» **Task goal**
Copy out all lines of the records in which the word "peaks" appears.

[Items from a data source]

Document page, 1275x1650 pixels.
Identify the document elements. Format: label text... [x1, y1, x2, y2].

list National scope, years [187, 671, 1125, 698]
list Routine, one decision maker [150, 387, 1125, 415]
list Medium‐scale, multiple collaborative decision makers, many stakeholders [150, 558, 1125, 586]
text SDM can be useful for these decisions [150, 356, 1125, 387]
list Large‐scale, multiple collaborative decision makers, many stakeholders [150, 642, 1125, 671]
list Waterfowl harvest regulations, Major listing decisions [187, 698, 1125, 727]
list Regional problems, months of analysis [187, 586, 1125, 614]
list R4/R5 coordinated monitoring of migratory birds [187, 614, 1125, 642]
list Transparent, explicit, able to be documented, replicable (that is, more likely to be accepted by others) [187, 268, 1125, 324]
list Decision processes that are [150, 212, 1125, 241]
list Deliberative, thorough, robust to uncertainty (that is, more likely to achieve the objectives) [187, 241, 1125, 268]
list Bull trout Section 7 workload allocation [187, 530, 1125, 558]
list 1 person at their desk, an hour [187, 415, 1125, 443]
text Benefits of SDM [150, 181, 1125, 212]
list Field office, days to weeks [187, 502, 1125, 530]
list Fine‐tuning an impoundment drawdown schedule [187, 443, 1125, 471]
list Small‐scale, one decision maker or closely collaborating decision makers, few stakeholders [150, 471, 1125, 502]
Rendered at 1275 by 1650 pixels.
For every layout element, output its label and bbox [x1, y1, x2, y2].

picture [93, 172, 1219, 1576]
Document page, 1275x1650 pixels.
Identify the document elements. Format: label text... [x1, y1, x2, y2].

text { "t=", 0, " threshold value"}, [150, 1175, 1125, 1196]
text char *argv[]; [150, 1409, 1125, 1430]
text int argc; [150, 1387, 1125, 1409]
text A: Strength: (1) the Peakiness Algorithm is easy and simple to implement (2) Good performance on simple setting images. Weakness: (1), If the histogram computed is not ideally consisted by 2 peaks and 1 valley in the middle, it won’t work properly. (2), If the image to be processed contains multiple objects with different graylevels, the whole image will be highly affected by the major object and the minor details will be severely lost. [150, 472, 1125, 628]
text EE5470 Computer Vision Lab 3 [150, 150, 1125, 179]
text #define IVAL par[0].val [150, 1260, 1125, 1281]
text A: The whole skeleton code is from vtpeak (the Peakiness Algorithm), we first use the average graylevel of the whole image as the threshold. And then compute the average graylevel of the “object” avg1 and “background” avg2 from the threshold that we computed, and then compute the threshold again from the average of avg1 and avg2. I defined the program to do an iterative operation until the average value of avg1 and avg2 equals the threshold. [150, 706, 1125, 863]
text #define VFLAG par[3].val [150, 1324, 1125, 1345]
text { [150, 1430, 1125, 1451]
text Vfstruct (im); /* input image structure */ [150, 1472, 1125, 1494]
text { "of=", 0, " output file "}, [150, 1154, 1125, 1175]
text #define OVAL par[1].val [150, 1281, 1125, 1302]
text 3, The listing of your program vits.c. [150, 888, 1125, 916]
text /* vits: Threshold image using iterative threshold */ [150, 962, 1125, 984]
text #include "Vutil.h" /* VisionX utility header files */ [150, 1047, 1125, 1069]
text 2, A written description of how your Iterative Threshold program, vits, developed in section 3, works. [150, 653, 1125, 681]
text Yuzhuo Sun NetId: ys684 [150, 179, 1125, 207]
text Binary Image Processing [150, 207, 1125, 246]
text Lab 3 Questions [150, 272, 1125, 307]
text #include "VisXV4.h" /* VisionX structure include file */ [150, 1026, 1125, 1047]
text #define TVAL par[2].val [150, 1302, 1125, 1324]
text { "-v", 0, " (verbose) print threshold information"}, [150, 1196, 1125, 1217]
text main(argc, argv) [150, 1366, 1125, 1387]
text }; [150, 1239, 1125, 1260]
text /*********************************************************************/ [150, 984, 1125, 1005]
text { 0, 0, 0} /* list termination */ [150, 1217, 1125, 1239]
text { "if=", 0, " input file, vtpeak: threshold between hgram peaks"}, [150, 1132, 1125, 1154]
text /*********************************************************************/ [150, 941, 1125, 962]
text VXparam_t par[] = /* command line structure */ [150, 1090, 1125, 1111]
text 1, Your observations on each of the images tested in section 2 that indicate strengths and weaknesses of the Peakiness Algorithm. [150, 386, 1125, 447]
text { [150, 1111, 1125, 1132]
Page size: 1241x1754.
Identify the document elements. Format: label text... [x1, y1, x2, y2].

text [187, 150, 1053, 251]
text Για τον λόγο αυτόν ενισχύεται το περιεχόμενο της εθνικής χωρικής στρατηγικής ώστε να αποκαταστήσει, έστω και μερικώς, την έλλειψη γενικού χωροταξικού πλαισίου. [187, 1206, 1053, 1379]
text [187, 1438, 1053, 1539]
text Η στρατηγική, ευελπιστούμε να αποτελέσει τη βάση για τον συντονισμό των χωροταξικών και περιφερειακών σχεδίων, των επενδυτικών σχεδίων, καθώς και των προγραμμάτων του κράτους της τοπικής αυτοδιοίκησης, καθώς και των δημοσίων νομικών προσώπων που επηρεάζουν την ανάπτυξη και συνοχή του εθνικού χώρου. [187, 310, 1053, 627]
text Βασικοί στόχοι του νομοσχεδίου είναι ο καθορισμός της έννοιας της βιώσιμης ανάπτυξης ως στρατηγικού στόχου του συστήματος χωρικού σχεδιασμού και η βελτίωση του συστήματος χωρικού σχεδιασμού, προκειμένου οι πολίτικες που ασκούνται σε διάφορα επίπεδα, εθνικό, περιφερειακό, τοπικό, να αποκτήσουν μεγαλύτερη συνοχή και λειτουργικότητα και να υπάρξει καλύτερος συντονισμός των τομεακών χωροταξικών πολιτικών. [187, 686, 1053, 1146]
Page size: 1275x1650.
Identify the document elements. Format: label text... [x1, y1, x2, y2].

» **Response below**
text A: Strength: (1) the Peakiness Algorithm is easy and simple to implement (2) Good performance on simple setting images. Weakness: (1), If the histogram computed is not ideally consisted by 2 peaks and 1 valley in the middle, it won’t work properly. (2), If the image to be processed contains multiple objects with different graylevels, the whole image will be highly affected by the major object and the minor details will be severely lost. [150, 472, 1125, 628]
text { "if=", 0, " input file, vtpeak: threshold between hgram peaks"}, [150, 1132, 1125, 1154]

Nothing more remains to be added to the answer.